**DIRECTIONS FOR THIS TASK**.
Copy out, character for character, every line of text in the records below, and leave the pictures out of your answer.

··· EXERCISE INPUT

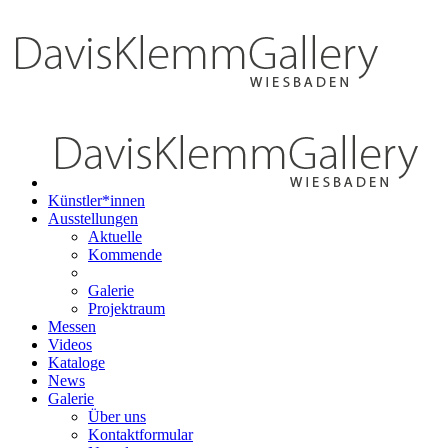
Künstler*innen
Ausstellungen
Aktuelle
Kommende
Galerie
Projektraum
Messen
Videos
Kataloge
News
Galerie
Über uns
Kontaktformular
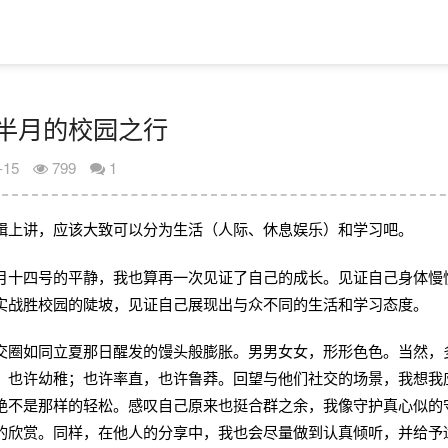
半月的校园之行
-15
799
1
辑上讲，应该大致可以分为生活（人际、休息娱乐）和学习吧。
月十四号的平静，我也算再一次见证了自己的成长。见证自己身体慢
实战胜校园的陡坡，见证自己展现出与众不同的生活和学习态度。
交圈如同立夏那日醒发的馒头般膨胀。男男女女，形形色色。当然，
，也许幼稚；也许率直，也许鲁莽。回望与他们社交的场景，我想我
绝不是那样的轻松。感叹自己原来也挺合群之余，我像守护真心似的
的欣赏。同样，在他人的分享中，我也会尽量做到认真倾听，并给予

······

**RESPONSE**.
Künstler*innen
Ausstellungen
Aktuelle
Kommende
Galerie
Projektraum
Messen
Videos
Kataloge
News
Galerie
Über uns
Kontaktformular
半月的校园之行
-15
799
1
辑上讲，应该大致可以分为生活（人际、休息娱乐）和学习吧。
月十四号的平静，我也算再一次见证了自己的成长。见证自己身体慢
实战胜校园的陡坡，见证自己展现出与众不同的生活和学习态度。
交圈如同立夏那日醒发的馒头般膨胀。男男女女，形形色色。当然，
，也许幼稚；也许率直，也许鲁莽。回望与他们社交的场景，我想我
绝不是那样的轻松。感叹自己原来也挺合群之余，我像守护真心似的
的欣赏。同样，在他人的分享中，我也会尽量做到认真倾听，并给予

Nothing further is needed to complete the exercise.